Samsung has won the merger war:
. . . C&T shareholders approved the contested merger, with almost 70% voting in favour. (Earlier in the day Cheil’s shareholders had voted unanimously to pass the bid.) (cite)
Samsung did everything it could do to win:
Watermelons and walnut cakes were hand-delivered to shareholders’ homes; text messages implored them to toe the line. Solemn front-page advertisements, which ran in almost every local newspaper this week, put forward an “earnest plea to shareholders.

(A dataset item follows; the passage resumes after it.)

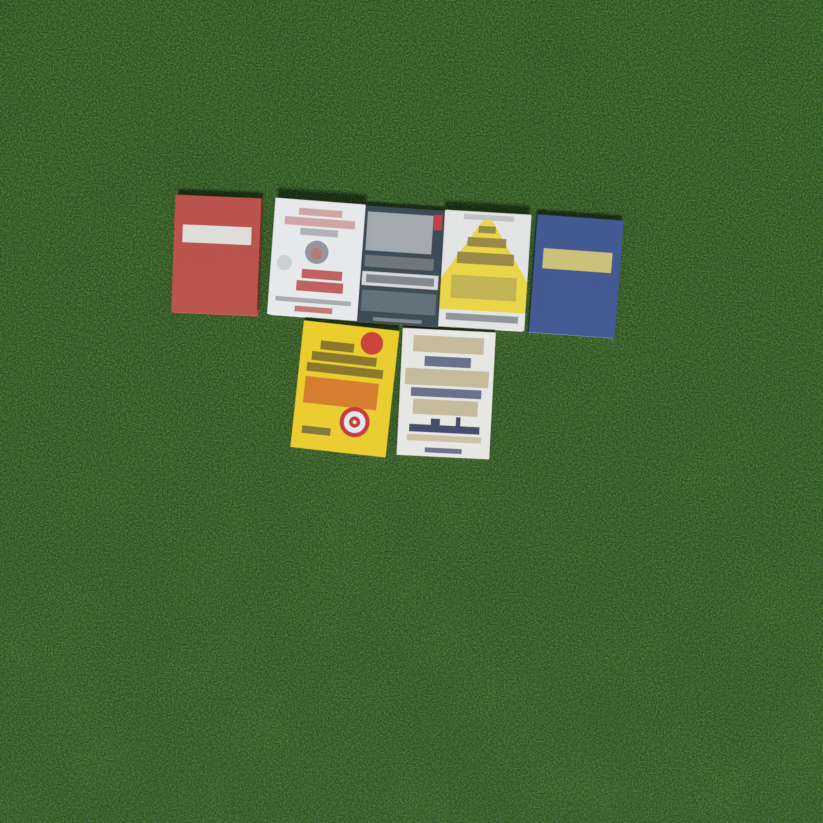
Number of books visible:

however, nothing stays the same:
Whatever the legal outcome, Elliott’s continuing defiance will be an irritant to Samsung and the Lee family. Its protest—a rare challenge by a foreign activist fund to South Korea’s biggest business group—has stirred public debate in the country about its corporate-governance standards, at a time when disenchantment with the families that own its large corporations, or chaebol, is growing. Local minority shareholders have rallied in online communities over the past six weeks. Many hoped C&T’s biggest single investor, South Korea’s National Pension Service (NPS), would oppose the bid—just as it did recently with a similar in-house merger at another chaebol, SK Telecom. However, the NPS appears to have cast its vote in favour this time.

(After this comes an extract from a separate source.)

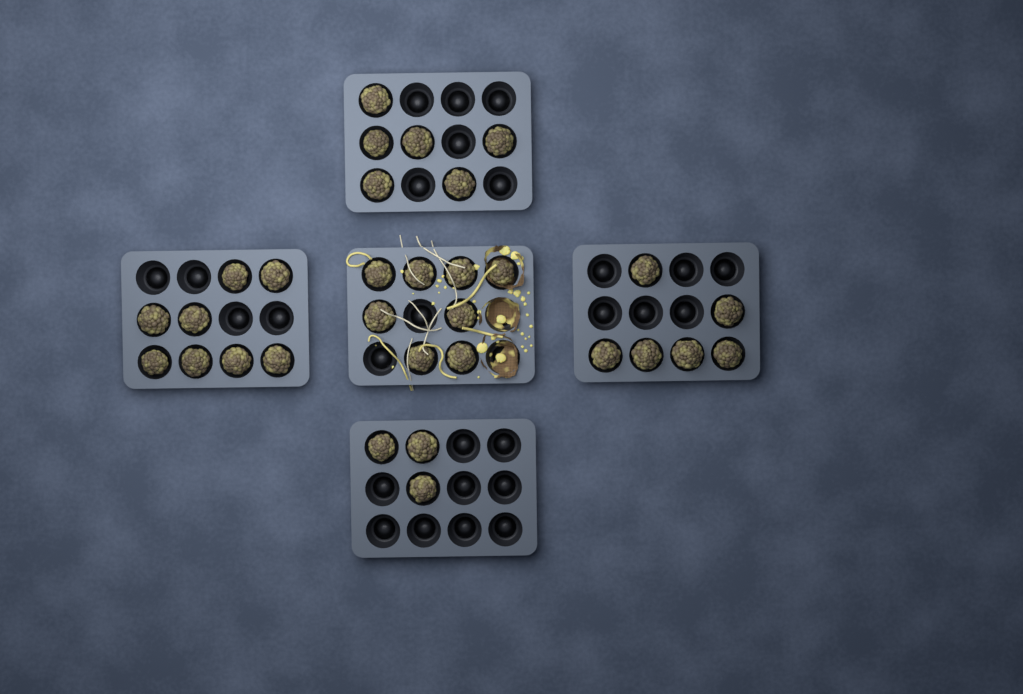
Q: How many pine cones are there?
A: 31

Other “ants” or smaller shareholders, such as Grace Jeon had plenty to say about the merger:
Grace Jeon, a 53-year-old freelancer from the city of Ilsan, is one of those shareholders (ants). . . Ms. Jeon said in an interview ahead of the vote that she planned to oppose the merger, which she called an attempt to push through family succession over the best interests of small shareholders.

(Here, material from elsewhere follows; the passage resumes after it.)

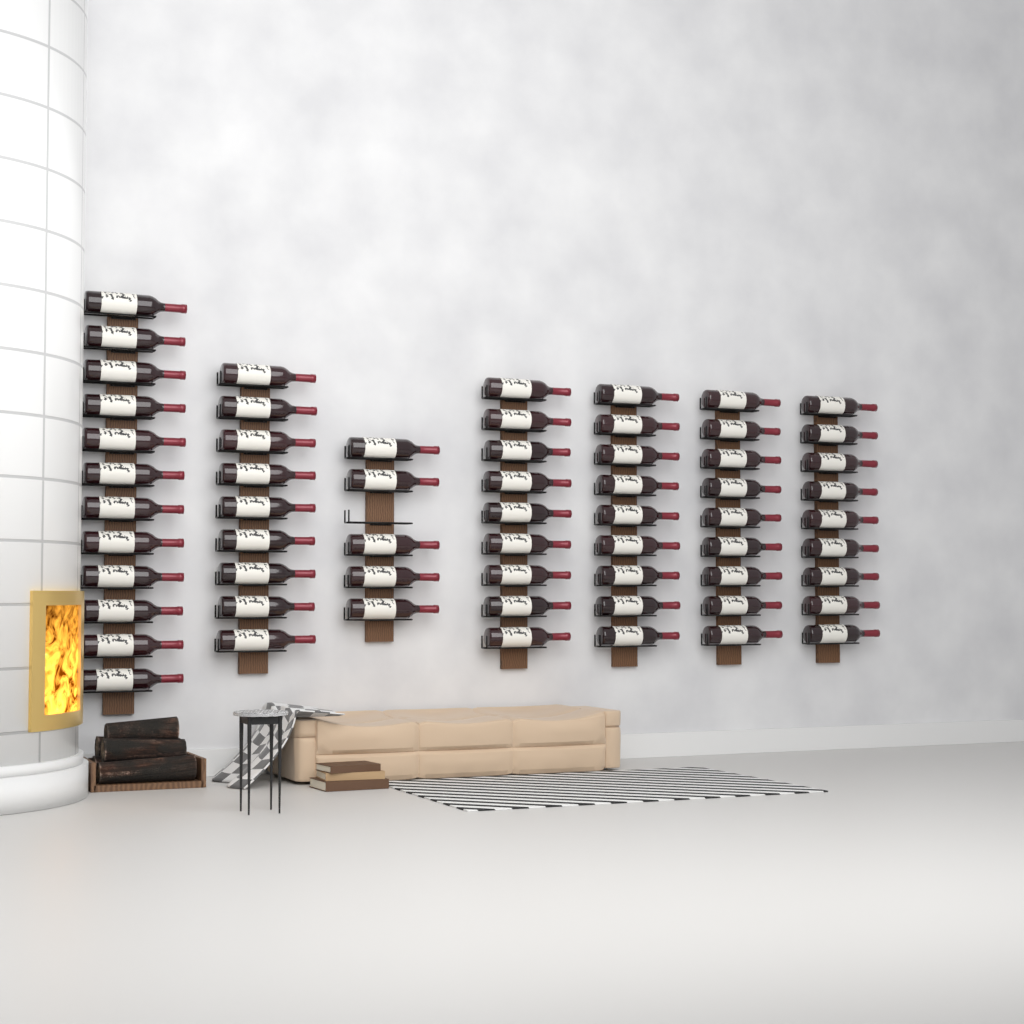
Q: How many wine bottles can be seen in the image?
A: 62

“This merger is for Lee Jae-yong, by Lee Jae-yong and of Lee Jae-yong,” she said in an interview, referring to the 47 year-old son of Samsung chairman Lee Kun-hee. She added that foreign shareholders deserve the same rights. (cite)
One commenter in the Economist article raised issues with how Samsung had conducted its campaign, based on what amounts to Samsung’s sponsored libel against Elliot Partners and Jews, in general:
The ugliness is, in part, that Samsung resorted to blunt hateful Jew-hating cartoons posted on C&T’s own website depicting Elliott’s Jewish CEO as a vulture. And Samsung refused to acknowledge, let alone stop this until a NY Observer story was picked up by the AP and spread around the world. Only then did the company issue a standard retraction. Samsung also appears to be behind a campaign pushed by a company called Mediapen whose former head and large shareholder is a deputy minister in the South Korean government, which included their own materials and enlisted columnists and TV to write about “ruthless” Jewish money. This campaign includes saying that Jewish “money” controls Institutional Shareholder Services Inc., a US shareholder advisory service – which conveniently of course ignores the fact that the Korea Corporate Governance Service advised against the deal.
So the lesson for me, other than not buying Samsung products, is that the Lee family is ruthless though they are not Jewish.
Of course I really hope the commenter is not living in Korea since he might have a problem with such a litigious and ruthless-non-Jewish company as Samsung.
The advisory committee on Friday requested that the fund
revise its internal rules and regulations to minimise potential
controversy on future decisions, without elaborating further.
Would they have recommended against this merger since the board had already made up their minds before the vote?